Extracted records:
________________
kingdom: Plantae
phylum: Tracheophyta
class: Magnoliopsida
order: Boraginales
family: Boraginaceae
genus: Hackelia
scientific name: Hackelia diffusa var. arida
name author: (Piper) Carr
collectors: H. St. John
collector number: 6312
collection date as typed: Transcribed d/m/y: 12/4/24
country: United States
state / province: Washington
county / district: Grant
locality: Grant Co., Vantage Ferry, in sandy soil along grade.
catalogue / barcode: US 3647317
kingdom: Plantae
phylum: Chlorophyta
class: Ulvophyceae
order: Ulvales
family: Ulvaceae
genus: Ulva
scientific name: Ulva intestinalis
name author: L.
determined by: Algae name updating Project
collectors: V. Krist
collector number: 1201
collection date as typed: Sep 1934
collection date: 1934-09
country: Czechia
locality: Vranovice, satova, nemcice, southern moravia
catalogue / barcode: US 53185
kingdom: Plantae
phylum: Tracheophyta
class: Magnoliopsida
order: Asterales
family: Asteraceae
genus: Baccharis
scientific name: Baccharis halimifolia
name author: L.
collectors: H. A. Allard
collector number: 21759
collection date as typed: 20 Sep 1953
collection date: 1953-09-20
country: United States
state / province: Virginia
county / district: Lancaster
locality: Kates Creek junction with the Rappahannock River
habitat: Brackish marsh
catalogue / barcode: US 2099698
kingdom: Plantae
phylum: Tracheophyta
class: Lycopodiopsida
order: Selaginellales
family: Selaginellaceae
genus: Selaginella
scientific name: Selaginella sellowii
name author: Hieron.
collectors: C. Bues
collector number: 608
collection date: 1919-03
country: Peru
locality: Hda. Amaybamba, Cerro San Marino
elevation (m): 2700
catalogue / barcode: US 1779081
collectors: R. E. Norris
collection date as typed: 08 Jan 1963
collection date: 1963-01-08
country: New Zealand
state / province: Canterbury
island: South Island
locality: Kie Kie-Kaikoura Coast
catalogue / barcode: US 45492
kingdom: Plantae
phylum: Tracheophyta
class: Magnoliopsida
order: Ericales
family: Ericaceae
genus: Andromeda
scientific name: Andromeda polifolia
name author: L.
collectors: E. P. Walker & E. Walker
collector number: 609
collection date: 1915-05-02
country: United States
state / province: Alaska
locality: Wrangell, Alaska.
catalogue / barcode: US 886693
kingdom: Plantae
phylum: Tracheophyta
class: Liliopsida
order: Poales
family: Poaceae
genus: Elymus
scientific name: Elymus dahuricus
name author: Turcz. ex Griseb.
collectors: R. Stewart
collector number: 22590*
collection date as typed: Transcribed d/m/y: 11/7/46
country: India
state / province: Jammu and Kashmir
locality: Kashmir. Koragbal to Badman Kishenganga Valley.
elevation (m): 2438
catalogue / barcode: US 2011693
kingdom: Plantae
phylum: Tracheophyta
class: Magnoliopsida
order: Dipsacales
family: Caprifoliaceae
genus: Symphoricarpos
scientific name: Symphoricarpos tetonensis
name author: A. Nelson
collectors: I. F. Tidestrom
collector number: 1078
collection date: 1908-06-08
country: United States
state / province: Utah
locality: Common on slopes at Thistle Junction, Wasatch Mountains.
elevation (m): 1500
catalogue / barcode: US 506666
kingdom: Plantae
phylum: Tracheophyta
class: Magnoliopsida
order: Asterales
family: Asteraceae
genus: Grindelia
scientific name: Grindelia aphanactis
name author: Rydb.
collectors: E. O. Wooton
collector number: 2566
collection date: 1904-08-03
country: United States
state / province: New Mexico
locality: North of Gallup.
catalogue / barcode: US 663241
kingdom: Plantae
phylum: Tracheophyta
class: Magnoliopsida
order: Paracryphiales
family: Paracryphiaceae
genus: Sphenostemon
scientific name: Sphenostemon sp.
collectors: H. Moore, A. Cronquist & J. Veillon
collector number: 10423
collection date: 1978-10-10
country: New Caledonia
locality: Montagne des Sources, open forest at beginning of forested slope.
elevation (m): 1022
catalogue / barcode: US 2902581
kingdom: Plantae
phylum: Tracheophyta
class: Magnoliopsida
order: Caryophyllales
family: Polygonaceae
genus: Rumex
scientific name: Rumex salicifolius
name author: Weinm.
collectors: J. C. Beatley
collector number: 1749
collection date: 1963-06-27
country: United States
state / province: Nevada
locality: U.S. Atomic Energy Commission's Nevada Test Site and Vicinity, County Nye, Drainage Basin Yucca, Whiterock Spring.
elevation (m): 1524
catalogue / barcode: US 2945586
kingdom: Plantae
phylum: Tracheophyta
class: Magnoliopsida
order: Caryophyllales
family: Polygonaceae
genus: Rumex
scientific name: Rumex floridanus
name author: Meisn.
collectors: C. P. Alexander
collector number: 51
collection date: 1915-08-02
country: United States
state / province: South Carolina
________________
● Aim of the exercise:
Provide all of the records above as a JSON list of strings, one string per line, with blank lines omitted.

● Finished task:
[
  "kingdom: Plantae",
  "phylum: Tracheophyta",
  "class: Magnoliopsida",
  "order: Boraginales",
  "family: Boraginaceae",
  "genus: Hackelia",
  "scientific name: Hackelia diffusa var. arida",
  "name author: (Piper) Carr",
  "collectors: H. St. John",
  "collector number: 6312",
  "collection date as typed: Transcribed d/m/y: 12/4/24",
  "country: United States",
  "state / province: Washington",
  "county / district: Grant",
  "locality: Grant Co., Vantage Ferry, in sandy soil along grade.",
  "catalogue / barcode: US 3647317",
  "kingdom: Plantae",
  "phylum: Chlorophyta",
  "class: Ulvophyceae",
  "order: Ulvales",
  "family: Ulvaceae",
  "genus: Ulva",
  "scientific name: Ulva intestinalis",
  "name author: L.",
  "determined by: Algae name updating Project",
  "collectors: V. Krist",
  "collector number: 1201",
  "collection date as typed: Sep 1934",
  "collection date: 1934-09",
  "country: Czechia",
  "locality: Vranovice, satova, nemcice, southern moravia",
  "catalogue / barcode: US 53185",
  "kingdom: Plantae",
  "phylum: Tracheophyta",
  "class: Magnoliopsida",
  "order: Asterales",
  "family: Asteraceae",
  "genus: Baccharis",
  "scientific name: Baccharis halimifolia",
  "name author: L.",
  "collectors: H. A. Allard",
  "collector number: 21759",
  "collection date as typed: 20 Sep 1953",
  "collection date: 1953-09-20",
  "country: United States",
  "state / province: Virginia",
  "county / district: Lancaster",
  "locality: Kates Creek junction with the Rappahannock River",
  "habitat: Brackish marsh",
  "catalogue / barcode: US 2099698",
  "kingdom: Plantae",
  "phylum: Tracheophyta",
  "class: Lycopodiopsida",
  "order: Selaginellales",
  "family: Selaginellaceae",
  "genus: Selaginella",
  "scientific name: Selaginella sellowii",
  "name author: Hieron.",
  "collectors: C. Bues",
  "collector number: 608",
  "collection date: 1919-03",
  "country: Peru",
  "locality: Hda. Amaybamba, Cerro San Marino",
  "elevation (m): 2700",
  "catalogue / barcode: US 1779081",
  "collectors: R. E. Norris",
  "collection date as typed: 08 Jan 1963",
  "collection date: 1963-01-08",
  "country: New Zealand",
  "state / province: Canterbury",
  "island: South Island",
  "locality: Kie Kie-Kaikoura Coast",
  "catalogue / barcode: US 45492",
  "kingdom: Plantae",
  "phylum: Tracheophyta",
  "class: Magnoliopsida",
  "order: Ericales",
  "family: Ericaceae",
  "genus: Andromeda",
  "scientific name: Andromeda polifolia",
  "name author: L.",
  "collectors: E. P. Walker & E. Walker",
  "collector number: 609",
  "collection date: 1915-05-02",
  "country: United States",
  "state / province: Alaska",
  "locality: Wrangell, Alaska.",
  "catalogue / barcode: US 886693",
  "kingdom: Plantae",
  "phylum: Tracheophyta",
  "class: Liliopsida",
  "order: Poales",
  "family: Poaceae",
  "genus: Elymus",
  "scientific name: Elymus dahuricus",
  "name author: Turcz. ex Griseb.",
  "collectors: R. Stewart",
  "collector number: 22590*",
  "collection date as typed: Transcribed d/m/y: 11/7/46",
  "country: India",
  "state / province: Jammu and Kashmir",
  "locality: Kashmir. Koragbal to Badman Kishenganga Valley.",
  "elevation (m): 2438",
  "catalogue / barcode: US 2011693",
  "kingdom: Plantae",
  "phylum: Tracheophyta",
  "class: Magnoliopsida",
  "order: Dipsacales",
  "family: Caprifoliaceae",
  "genus: Symphoricarpos",
  "scientific name: Symphoricarpos tetonensis",
  "name author: A. Nelson",
  "collectors: I. F. Tidestrom",
  "collector number: 1078",
  "collection date: 1908-06-08",
  "country: United States",
  "state / province: Utah",
  "locality: Common on slopes at Thistle Junction, Wasatch Mountains.",
  "elevation (m): 1500",
  "catalogue / barcode: US 506666",
  "kingdom: Plantae",
  "phylum: Tracheophyta",
  "class: Magnoliopsida",
  "order: Asterales",
  "family: Asteraceae",
  "genus: Grindelia",
  "scientific name: Grindelia aphanactis",
  "name author: Rydb.",
  "collectors: E. O. Wooton",
  "collector number: 2566",
  "collection date: 1904-08-03",
  "country: United States",
  "state / province: New Mexico",
  "locality: North of Gallup.",
  "catalogue / barcode: US 663241",
  "kingdom: Plantae",
  "phylum: Tracheophyta",
  "class: Magnoliopsida",
  "order: Paracryphiales",
  "family: Paracryphiaceae",
  "genus: Sphenostemon",
  "scientific name: Sphenostemon sp.",
  "collectors: H. Moore, A. Cronquist & J. Veillon",
  "collector number: 10423",
  "collection date: 1978-10-10",
  "country: New Caledonia",
  "locality: Montagne des Sources, open forest at beginning of forested slope.",
  "elevation (m): 1022",
  "catalogue / barcode: US 2902581",
  "kingdom: Plantae",
  "phylum: Tracheophyta",
  "class: Magnoliopsida",
  "order: Caryophyllales",
  "family: Polygonaceae",
  "genus: Rumex",
  "scientific name: Rumex salicifolius",
  "name author: Weinm.",
  "collectors: J. C. Beatley",
  "collector number: 1749",
  "collection date: 1963-06-27",
  "country: United States",
  "state / province: Nevada",
  "locality: U.S. Atomic Energy Commission's Nevada Test Site and Vicinity, County Nye, Drainage Basin Yucca, Whiterock Spring.",
  "elevation (m): 1524",
  "catalogue / barcode: US 2945586",
  "kingdom: Plantae",
  "phylum: Tracheophyta",
  "class: Magnoliopsida",
  "order: Caryophyllales",
  "family: Polygonaceae",
  "genus: Rumex",
  "scientific name: Rumex floridanus",
  "name author: Meisn.",
  "collectors: C. P. Alexander",
  "collector number: 51",
  "collection date: 1915-08-02",
  "country: United States",
  "state / province: South Carolina"
]